Republican Debate Reveals Divisions Deeper Than Donald Trump

Imagining a field without Trump’s zingers reveals soft spots inside GOP field.

Imagining a field that does not include Trump’s zingers reveals soft spots and hard edges inside the Republican field.

“I’m going to have to earn this,” Bush said, speaking truthfully.

To his right was Scott Walker, hastily explaining positions on immigration and abortion in his first real exposure of this magnitude.

Boosted by a hometown crowd, John Kasich offered a more uplifting vision than most of his rivals. It’s worth remembering from his party’s perspective that he defended both his attendance at a gay wedding and his decision to expand Medicaid -- even while explaining the appeal of Donald Trump.

Some of the other candidates seemed to disappear for stretches of the debate, whether by design of the questioning’s pace, or other circumstances.

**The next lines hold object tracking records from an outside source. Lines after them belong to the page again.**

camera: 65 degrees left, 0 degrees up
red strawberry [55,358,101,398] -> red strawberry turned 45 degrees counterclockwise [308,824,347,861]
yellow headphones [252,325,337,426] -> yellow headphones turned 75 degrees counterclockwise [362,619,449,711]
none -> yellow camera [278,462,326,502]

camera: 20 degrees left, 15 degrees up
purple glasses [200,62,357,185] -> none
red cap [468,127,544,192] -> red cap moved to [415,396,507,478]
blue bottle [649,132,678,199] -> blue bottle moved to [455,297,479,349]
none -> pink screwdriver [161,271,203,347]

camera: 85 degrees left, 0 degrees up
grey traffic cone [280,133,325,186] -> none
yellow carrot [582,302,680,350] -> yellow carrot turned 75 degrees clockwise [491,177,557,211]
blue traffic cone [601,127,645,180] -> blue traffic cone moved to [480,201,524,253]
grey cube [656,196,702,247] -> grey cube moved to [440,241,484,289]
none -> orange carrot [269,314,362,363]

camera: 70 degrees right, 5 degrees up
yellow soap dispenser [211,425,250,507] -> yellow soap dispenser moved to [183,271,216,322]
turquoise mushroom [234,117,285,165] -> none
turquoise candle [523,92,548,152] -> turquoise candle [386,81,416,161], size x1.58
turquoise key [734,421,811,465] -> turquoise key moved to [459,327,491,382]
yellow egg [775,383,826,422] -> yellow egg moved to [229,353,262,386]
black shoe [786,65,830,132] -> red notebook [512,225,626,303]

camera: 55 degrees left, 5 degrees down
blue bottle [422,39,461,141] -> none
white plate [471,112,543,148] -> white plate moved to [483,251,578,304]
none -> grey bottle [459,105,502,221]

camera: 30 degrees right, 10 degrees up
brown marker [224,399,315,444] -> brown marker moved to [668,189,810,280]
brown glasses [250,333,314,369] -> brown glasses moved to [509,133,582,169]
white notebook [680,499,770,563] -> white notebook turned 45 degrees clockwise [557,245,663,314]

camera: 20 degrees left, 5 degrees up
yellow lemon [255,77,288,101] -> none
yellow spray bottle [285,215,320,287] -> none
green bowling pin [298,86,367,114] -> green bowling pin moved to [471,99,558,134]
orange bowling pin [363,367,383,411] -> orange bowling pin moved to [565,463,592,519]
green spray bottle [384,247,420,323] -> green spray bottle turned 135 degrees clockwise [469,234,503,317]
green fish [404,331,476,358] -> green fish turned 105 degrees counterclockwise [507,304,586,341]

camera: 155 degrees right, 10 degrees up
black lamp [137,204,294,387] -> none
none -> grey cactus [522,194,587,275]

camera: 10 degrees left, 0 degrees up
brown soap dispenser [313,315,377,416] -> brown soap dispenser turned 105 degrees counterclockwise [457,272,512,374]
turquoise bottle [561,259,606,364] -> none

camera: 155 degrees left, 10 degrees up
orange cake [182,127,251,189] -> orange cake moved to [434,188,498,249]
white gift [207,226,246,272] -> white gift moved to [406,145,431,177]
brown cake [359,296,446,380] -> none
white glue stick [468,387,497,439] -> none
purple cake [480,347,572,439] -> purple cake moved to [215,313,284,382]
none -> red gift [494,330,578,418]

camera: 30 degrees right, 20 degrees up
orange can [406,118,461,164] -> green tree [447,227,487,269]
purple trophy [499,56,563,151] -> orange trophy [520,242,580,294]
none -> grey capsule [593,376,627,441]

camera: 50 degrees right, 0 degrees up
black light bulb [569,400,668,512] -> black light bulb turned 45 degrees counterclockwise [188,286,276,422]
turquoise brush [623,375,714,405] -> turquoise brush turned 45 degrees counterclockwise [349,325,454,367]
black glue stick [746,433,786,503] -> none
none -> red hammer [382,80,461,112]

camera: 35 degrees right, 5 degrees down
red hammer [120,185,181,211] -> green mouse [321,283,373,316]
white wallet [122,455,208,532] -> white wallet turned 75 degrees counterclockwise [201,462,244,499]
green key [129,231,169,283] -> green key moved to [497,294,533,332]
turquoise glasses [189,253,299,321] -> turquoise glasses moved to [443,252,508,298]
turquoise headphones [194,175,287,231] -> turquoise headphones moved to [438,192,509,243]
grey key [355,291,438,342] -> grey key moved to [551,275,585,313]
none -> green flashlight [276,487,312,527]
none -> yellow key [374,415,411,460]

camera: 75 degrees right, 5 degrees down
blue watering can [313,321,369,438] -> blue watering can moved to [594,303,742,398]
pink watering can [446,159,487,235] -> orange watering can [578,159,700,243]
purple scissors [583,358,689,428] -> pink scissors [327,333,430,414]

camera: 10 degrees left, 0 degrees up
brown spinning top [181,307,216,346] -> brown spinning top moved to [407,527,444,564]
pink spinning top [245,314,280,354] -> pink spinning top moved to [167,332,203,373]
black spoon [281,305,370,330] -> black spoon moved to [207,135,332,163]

Late in the debate, Bush used Trump to find a better groove -– offering a path for his party through the cloud of The Donald when he declined to directly engage him after an attack on his brother’s presidency.

“Mr. Trump’s language is divisive,” he said. “We’re going to win when we unite people with a hopeful and optimistic message.”

But Trump knows his audience, and knows how to fill gaps in a, well, huge field.

“Our leaders are stupid. Our politicians are stupid,” he said.

It’s a harsher message than the field deserves. But the first debate was hardly edifying, and was the opposite of clarifying. The celebrated deep bench may need seasoning – and will get it in the picked-up pace of debates from here.